Auch in Karlshorst erfolgten weitere Planungen für die Weiterentwicklung des Schulnetzes, siehe Schulstandorte Blockdammweg und Waldowallee.

Der Überhang ergibt sich, wie im SEP 2014/15 bis 2017/18 dargestellt, aus den dort realisierten Maßnahmen zum Schuljahr 2014/15 und der geplanten Maßnahme ab 2017.

Hinzu kommt die weitere geplante Vorhaltefläche in der Anlage 10, Blockdammweg.

Zu 8. Wer ist dafür verantwortlich, dass in Lichtenberg 3.263 Schulplätze fehlen und erwägt das Bezirksamt, den Verantwortlichen zivilrechtlich in Anspruch zu nehmen?

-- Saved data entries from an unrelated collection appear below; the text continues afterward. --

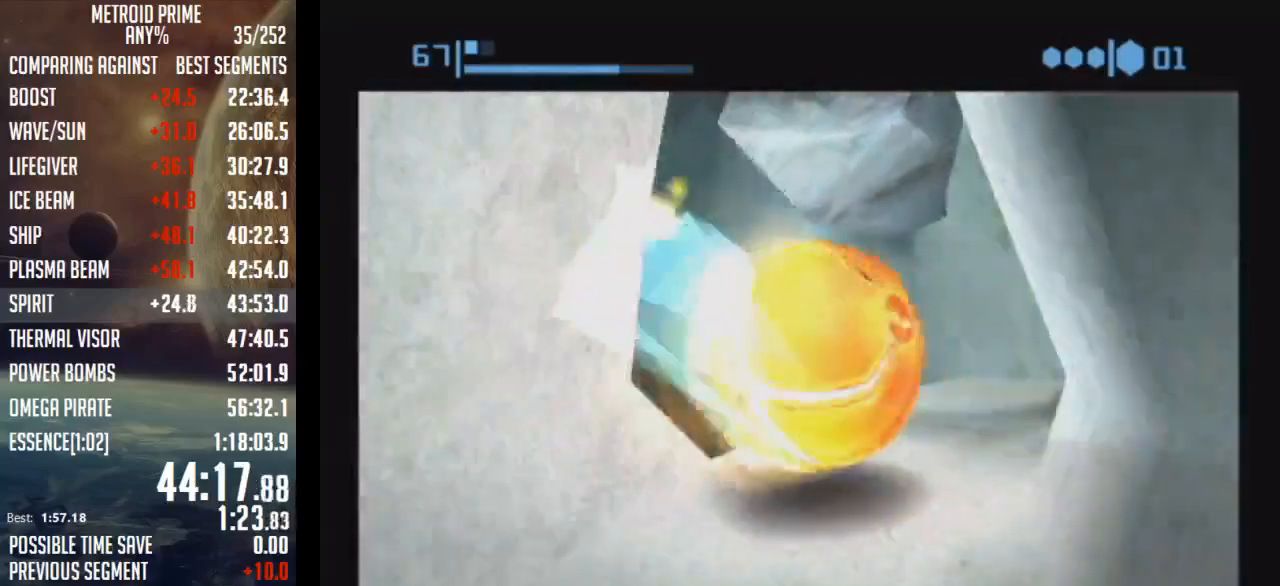
{"buttons": ["B"], "left_stick": "up", "right_stick": "center", "events": [[267, "B", "up"], [333, "B", "down"]]}
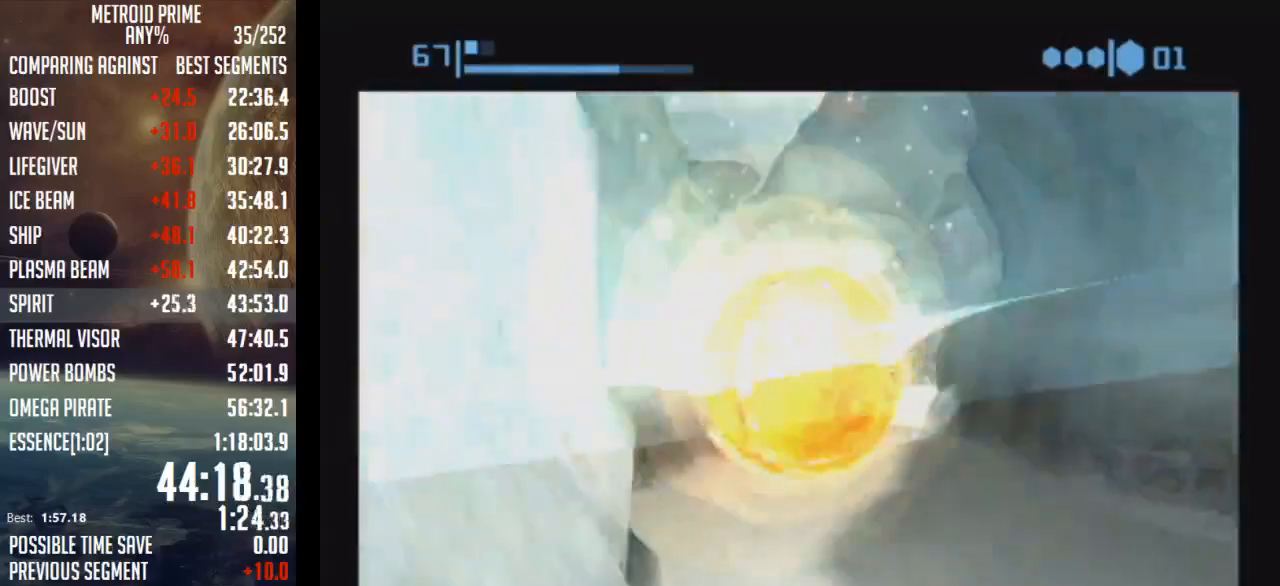
{"buttons": ["B"], "left_stick": "up-right", "right_stick": "center", "events": [[50, "left_stick", "up-left"], [333, "left_stick", "up"], [433, "B", "up"], [433, "left_stick", "up-right"], [467, "B", "down"]]}
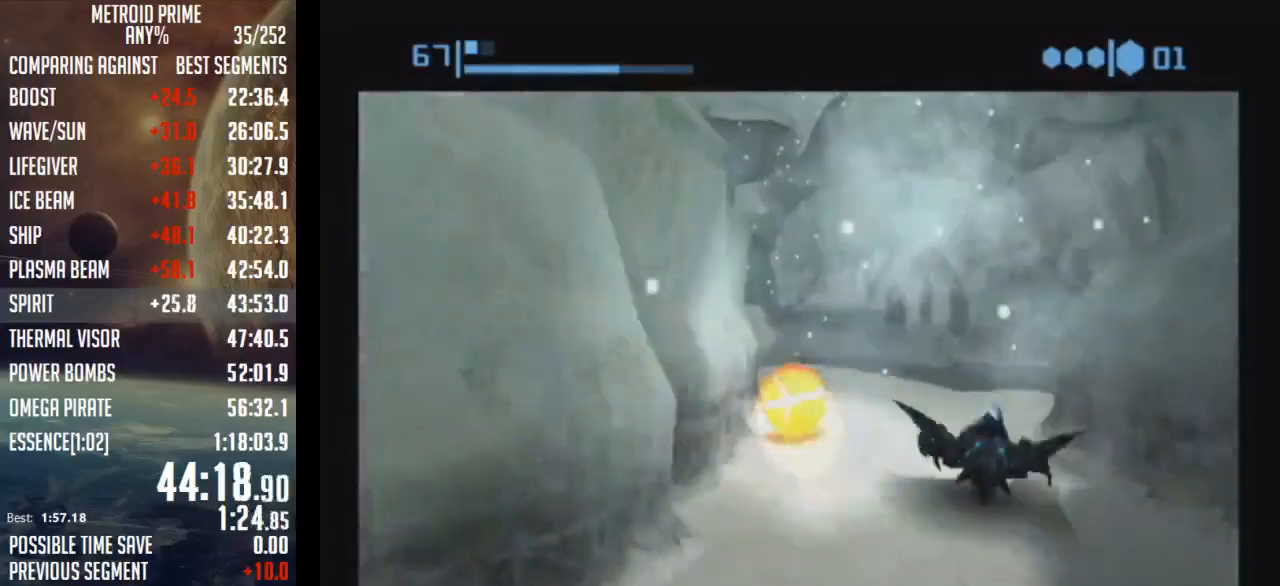
{"buttons": ["B"], "left_stick": "up", "right_stick": "center", "events": [[267, "left_stick", "up-left"], [500, "left_stick", "up"]]}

Hier spielen viele Faktoren und Akteure eine Rolle, eine „Alleinschuldigkeit“ ist hier nicht festzustellen. Allein durch den Flüchtlingszustrom sind im Zeitraum September 2015 bis zum Juli 2017 über 3.500 Schüler zusätzlich an den Lichtenberger Schulen aufgenommen worden

Die SEP ist ein dynamisierender Prozess und muss ständig an neue Bedingungen, Parameter, sich ändernde gesetzliche Bestimmungen angepasst werden.

Zu 9. Wer war an der Erstellung des „Schulentwicklungsplan(es) für den Bezirk Lichtenberg für die Jahre 2014/2015 bis 2017/2018“ beteiligt?

Zur Erstellung des „Schulentwicklungsplan(es) für den Bezirk Lichtenberg für die Jahre 2014/2015 bis 2017/2018“ wurde durch das Bezirksamt die AG „Schulentwicklungsplanung“ zum 05.11.2013 einberufen – mit folgenden Teilnehmern: Bezirksamt, Vertreter/innen des Schul- und Sportamtes im Bezirk, Vertreter/innen des Bezirksschulbeirates (Vorsitzende/r und drei stellv. Vorsitzende/r), Vertreter/innen des Bezirkselternausschusses Schule (Vorsitzende/r und zwei stellv. Vorsitzende/r und ein weiteres Mitglied), Vorstandsmitglied der Bezirkselternausschusses Kita, Vorsitzende/r des Bezirksschülerausschusses, Leiter/in der Außenstelle Lichtenberg und ein/e weitere/r Vertreter/in, Vertreter/innen des Personalrats der Lehrer und Erzieher (ein Vorstandsmitglied und ein weiteres Mitglied), ein/e Vertreter/in der Grundschulen im Bezirk, ein/e Vertreter/in der Förderzentren im Bezirk, ein/e Vertreter/in der Sekundarschulen im Bezirk, ein/e Vertreter/in der Gymnasien im Bezirk, Vorsitzende/r des Hauptausschusses, Vorsitzende/r Ausschuss Schule und Sport sowie je ein/e Vertreter/in der Fraktionen, welche zeitgleich Mitglied im Ausschuss Schule und Sport waren.

Die AG hat regelmäßig getagt, auch nach der Fertigstellung der SEP 2014/15 bis 2017/18 im März 2015. Dabei wurden die Anlagen 10 des SEP ständig den neuen aktuellen Gegebenheiten angepasst, insbesondere wegen der Flüchtlingswelle. Die letzte aktuelle Version der Anlage 10 ist vom 12.04.2016 (s. Einladung zur AG „Schulentwicklungsplanung“).